[PROVIDED ENTRIES Boundary: Start]

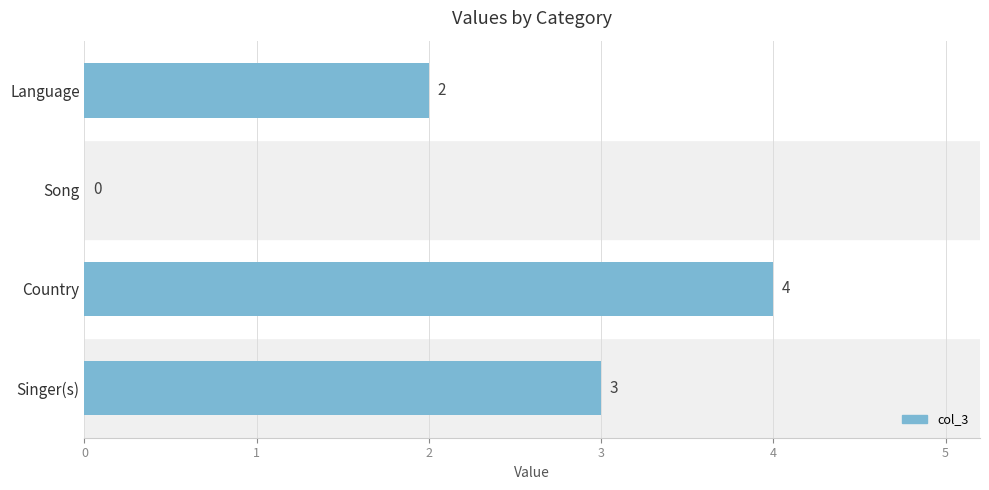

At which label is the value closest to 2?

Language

[PROVIDED ENTRIES Boundary: End]
[PROVIDED ENTRIES Boundary: Start]

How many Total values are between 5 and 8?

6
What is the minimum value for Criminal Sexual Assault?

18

[PROVIDED ENTRIES Boundary: End]
[PROVIDED ENTRIES Boundary: Start]

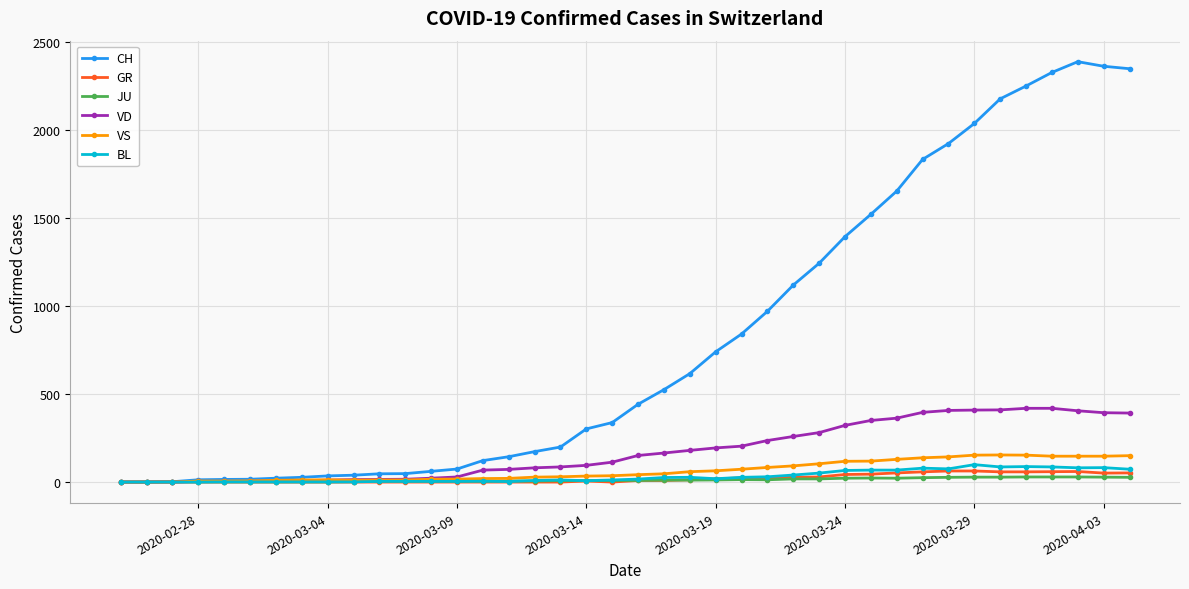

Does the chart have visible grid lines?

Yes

[PROVIDED ENTRIES Boundary: End]

:: YOUR INSTRUCTIONS ::
List every line of the records that contains the word "minimum", matching case exactly.

:: TASK ANSWER ::
What is the minimum value for Criminal Sexual Assault?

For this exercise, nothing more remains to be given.